Die Niveauanhebung durch die „Blutauffrischung aus dem Osten“ ('deutsche presse-agentur‘) blieb auch dem expertengespickten Publikum nicht verborgen. Wenngleich man sich lieber über Mängel mokierte. So großartig seien die Importe auch wieder nicht, vor allem konditionell: Wohl schon von westlichem Wohlstand verdorben und faul geworden, hieß es. Man mutmaßt, der Doppelbelastung von Beruf und Training nebenher seien die Newcomer nicht immer gewachsen. Selbst sehen die das anders und wundern sich über die lasche Einstellung der Westler zum Sport. Urteil eines Ost- Trainers: „Sind alle zu verwöhnt“, also mangelnde Disziplin, mäßige Leistung — und Angst.

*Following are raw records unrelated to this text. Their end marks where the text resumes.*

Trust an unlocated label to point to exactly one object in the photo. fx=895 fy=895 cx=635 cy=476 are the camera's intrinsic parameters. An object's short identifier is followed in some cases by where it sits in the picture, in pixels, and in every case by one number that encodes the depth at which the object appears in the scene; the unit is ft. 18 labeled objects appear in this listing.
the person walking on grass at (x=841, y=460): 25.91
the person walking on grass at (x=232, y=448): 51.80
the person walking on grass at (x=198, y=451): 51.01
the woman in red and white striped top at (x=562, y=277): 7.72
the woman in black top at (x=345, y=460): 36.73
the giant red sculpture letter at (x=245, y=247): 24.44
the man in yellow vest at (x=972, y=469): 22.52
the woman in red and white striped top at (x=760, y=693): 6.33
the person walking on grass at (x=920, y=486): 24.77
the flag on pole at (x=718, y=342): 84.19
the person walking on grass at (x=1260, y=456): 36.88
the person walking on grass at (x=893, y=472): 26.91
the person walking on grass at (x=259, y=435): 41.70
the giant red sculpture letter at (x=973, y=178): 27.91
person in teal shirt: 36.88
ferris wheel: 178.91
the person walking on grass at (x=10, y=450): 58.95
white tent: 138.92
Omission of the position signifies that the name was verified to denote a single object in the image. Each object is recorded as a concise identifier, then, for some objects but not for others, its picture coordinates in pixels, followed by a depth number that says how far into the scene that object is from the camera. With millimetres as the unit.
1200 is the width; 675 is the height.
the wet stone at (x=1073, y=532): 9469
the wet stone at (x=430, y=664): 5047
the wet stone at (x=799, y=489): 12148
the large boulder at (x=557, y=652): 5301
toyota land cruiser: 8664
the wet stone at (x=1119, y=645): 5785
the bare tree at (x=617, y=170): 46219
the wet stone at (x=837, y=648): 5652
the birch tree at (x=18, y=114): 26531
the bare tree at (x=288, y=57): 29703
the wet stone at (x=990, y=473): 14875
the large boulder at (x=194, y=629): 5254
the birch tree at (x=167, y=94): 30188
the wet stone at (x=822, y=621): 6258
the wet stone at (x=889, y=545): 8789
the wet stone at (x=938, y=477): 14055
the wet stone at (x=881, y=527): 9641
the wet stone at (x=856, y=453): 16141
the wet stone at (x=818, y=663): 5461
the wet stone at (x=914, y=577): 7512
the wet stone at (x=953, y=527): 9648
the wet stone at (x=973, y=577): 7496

Denn Angst darf ein Boxer nicht haben. Alle behaupten, sie kennen diese Gemütsbewegung nicht. Angst nimmt auch das Publikum übel, am übelsten die kaschierte Angst, wenn ein Boxer Nichtantreten mit einer Verletzung begründet. Norbert Nieroba beispielsweise, der im Mittelgewicht dem Berliner Serienmeister Sven Ottke den Titel kampflos überließ. Der elende Feigling.